Dieser Entwicklungsschritt wird zunehmend komplexer, da agrar- und industriegesellschaftliche Strukturen natürlich weiterhin bestehen und von den neuen Strukturen beeinflusst, durchdrungen und zu Anpassungen gezwungen werden. Dieser neue Dichteschub, diesmal zur nachindustriellen Gesellschaft, erfordert neue Wahrnehmungen, neue Mentalitäten und neue politische Instrumente zu deren Umsetzung. Der Rückgriff auf Malthus‘ Theorien wäre jedoch ein Irrtum und keine adäquate Antwort auf die komplexe gesamtgesellschaftliche Aufgabe.
Um es etwas zugespitzt zu sagen: Die Initiative zäumt wie man so sagt «das Pferd am Schwanz auf», denn sie will glauben machen, gesellschaftliche Entwicklungen liessen sich per Quote stoppen. Oder es liessen sich per Quote Inseln bilden: sozusagen innerhalb der zunehmend prekärer werdenden Festung Europa die 0.2%-Sonderfestung Schweiz.

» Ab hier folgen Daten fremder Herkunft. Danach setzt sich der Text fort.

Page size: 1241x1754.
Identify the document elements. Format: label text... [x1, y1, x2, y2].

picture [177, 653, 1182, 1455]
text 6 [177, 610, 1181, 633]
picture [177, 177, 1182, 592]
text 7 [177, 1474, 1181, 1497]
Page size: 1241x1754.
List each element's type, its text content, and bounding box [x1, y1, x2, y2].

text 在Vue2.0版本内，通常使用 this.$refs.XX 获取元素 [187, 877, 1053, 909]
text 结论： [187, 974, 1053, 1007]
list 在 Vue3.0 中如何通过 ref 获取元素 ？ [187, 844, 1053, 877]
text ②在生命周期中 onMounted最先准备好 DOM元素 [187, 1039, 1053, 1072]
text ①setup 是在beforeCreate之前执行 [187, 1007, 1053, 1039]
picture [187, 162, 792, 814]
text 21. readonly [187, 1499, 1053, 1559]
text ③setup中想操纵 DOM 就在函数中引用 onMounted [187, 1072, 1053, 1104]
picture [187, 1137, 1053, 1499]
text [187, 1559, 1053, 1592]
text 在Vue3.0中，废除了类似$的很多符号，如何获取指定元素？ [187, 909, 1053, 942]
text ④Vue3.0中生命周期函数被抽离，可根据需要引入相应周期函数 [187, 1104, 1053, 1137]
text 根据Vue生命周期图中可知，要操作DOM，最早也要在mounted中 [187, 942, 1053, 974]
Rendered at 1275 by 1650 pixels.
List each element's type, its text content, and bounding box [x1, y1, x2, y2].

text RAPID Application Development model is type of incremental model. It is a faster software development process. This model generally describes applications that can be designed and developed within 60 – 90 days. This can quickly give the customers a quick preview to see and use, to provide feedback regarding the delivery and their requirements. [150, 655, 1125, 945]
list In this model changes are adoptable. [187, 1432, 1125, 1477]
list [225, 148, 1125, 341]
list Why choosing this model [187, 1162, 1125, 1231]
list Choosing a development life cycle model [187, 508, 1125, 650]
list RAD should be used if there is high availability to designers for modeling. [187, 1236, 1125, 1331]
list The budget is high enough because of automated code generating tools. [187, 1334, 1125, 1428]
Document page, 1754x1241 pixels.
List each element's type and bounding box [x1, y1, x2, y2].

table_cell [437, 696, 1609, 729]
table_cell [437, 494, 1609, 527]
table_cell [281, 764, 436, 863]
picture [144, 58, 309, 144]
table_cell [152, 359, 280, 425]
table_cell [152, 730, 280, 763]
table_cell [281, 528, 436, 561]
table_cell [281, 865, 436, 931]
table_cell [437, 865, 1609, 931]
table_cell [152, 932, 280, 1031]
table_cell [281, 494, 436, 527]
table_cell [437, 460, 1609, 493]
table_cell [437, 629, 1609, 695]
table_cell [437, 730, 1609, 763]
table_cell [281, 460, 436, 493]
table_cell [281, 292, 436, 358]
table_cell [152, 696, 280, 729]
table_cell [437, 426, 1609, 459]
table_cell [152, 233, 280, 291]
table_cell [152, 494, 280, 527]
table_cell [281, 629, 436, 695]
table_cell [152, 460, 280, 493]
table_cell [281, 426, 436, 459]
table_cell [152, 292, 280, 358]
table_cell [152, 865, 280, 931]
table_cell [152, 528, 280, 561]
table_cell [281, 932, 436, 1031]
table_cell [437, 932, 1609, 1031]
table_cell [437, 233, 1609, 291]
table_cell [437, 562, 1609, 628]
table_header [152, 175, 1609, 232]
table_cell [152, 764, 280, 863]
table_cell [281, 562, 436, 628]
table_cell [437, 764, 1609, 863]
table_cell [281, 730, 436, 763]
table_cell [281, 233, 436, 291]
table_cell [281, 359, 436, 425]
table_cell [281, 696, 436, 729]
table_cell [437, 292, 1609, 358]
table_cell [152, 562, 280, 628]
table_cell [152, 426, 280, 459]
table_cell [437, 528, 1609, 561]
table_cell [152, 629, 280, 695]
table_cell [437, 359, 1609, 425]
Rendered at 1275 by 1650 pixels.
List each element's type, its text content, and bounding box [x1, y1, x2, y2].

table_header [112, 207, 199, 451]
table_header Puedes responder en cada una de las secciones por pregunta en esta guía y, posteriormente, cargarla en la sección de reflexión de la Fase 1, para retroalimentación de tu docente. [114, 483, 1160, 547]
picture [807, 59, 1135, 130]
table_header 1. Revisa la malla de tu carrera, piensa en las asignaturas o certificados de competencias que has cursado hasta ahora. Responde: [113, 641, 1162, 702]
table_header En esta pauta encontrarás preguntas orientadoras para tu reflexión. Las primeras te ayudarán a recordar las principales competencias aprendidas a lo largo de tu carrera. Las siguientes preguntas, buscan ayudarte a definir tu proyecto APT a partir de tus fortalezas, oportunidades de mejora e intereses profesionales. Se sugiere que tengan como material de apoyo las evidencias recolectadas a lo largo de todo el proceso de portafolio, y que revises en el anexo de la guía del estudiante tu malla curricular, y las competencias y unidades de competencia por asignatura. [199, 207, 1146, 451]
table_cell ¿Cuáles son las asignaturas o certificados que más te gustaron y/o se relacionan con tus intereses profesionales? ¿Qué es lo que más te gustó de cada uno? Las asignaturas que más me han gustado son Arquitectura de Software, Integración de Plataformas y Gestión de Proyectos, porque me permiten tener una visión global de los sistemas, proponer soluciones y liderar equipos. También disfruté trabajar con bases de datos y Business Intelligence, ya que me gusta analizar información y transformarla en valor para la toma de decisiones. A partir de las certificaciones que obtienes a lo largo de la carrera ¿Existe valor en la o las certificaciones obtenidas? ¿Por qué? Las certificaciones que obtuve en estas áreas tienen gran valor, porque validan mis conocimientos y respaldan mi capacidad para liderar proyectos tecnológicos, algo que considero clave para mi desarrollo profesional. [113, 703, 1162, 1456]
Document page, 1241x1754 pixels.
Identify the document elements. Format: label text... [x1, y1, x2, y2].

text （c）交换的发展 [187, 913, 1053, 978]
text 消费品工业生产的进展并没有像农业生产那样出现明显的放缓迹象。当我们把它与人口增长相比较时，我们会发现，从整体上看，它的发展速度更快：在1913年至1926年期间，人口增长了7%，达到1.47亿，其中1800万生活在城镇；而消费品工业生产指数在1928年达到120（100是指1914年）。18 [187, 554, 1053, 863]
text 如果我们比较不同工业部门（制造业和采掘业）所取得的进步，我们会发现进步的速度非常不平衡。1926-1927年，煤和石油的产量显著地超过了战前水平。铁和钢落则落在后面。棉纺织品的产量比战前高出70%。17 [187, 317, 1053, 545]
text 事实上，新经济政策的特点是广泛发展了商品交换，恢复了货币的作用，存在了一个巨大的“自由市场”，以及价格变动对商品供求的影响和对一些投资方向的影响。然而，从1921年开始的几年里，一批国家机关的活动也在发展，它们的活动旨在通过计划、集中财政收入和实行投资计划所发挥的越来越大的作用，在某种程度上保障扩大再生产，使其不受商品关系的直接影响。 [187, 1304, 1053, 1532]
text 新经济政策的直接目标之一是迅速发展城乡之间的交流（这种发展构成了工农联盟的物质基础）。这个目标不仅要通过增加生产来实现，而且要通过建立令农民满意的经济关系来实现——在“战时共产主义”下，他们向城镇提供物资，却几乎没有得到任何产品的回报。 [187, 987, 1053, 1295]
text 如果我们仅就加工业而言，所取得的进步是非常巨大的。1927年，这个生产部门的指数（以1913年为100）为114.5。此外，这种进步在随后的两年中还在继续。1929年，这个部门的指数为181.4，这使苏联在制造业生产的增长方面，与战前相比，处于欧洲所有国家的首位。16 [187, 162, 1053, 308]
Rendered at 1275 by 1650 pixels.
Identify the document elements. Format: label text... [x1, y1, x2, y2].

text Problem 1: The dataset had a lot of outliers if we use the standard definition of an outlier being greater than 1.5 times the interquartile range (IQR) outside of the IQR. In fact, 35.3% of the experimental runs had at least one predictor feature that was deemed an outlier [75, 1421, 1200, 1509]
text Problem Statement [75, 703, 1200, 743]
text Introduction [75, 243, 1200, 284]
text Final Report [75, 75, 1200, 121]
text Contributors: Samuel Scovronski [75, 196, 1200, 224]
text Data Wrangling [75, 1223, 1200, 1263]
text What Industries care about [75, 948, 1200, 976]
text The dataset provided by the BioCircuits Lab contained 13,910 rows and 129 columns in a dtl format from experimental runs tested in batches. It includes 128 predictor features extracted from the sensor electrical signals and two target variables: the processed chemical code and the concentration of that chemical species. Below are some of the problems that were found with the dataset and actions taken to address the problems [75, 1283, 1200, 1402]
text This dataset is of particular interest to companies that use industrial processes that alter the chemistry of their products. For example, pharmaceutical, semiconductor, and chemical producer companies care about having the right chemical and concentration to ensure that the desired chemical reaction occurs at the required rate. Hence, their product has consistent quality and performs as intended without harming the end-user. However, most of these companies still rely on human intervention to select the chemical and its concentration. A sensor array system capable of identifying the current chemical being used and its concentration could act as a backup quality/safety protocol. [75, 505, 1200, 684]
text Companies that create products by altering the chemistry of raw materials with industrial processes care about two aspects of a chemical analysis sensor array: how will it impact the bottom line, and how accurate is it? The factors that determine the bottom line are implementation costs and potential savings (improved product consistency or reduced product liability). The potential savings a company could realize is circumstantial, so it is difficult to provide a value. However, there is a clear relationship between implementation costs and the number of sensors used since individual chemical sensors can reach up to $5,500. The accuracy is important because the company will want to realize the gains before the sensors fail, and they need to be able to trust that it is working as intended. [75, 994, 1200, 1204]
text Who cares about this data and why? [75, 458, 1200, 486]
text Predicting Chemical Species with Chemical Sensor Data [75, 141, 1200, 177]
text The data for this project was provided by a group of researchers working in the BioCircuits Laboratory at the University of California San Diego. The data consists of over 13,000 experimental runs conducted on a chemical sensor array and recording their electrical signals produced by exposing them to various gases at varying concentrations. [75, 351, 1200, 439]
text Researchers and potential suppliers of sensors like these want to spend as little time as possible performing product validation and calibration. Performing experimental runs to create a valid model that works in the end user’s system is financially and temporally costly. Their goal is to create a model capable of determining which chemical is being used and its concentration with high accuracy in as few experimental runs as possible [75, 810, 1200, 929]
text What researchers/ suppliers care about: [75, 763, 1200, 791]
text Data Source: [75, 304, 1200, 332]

Für die Interessenbereiche des SWB sind die notwendigen veränderten Sichtweisen und Mentalitäten von Fachleuten längst vorbereitet worden. Ich meine damit die schon in den 1970er Jahren postulierte neue Wahrnehmung von «Natur» und Landschaft durch den bereits erwähnten Lucius Burckhardt mit seinem Kasseler Umfeld und dem Deutschen Werkbund: die Naturwahrnehmung als jeweils geschichtlich bedingtes kulturelles Konstrukt. (Vgl. z.B. NZZ, 20.8.11 Nr. 193, S.57, Michael Kampe, Die Natur gibt es nicht). Seither ist einiges dazugekommen, die objektiven Zahlen zum weltweiten Klimawandel, neue Wahrnehmungsweisen des Stadt-Land-Verhältnisses, ein neuer Blick auf die Schweiz, wie ihn z.B. die ETH-Studie «Die Schweiz, ein städtebauliches Portrait» postuliert, ergänzt um eine ganze Reihe von Studien und Tagungsberichten zur Zersiedelungsproblematik, bis zur Dichte-Bilanz in der Archithese 3/2011, und z.B. dem Interwiew mit Jacques Herzog und Marcel Meili im TA vom 9. Juli 2011, sowie seither veröffentlichen Problemdarstellungen und Studien, den Werkbrief 1/12 mit eingeschlossen.
In der Auseinandersetzung über zu verändernde Wahrnehmung und künftige Massnahmen, (z.B. über neue Sichtweisen auf das Stadt/Land- Verhältnis, z.B. über Urbanität und «Dichtestress» (das Unwort des Jahres?), z.B. über «urban landscape» (Schwerpunkt an der Architekturabteilung der ZHAW in Winterthur), und vieles mehr könnte der SWB aufgrund seiner Diskursgeschichte einen wichtigen aufklärenden Beitrag zur Ablehnung solcher Initiativen leisten.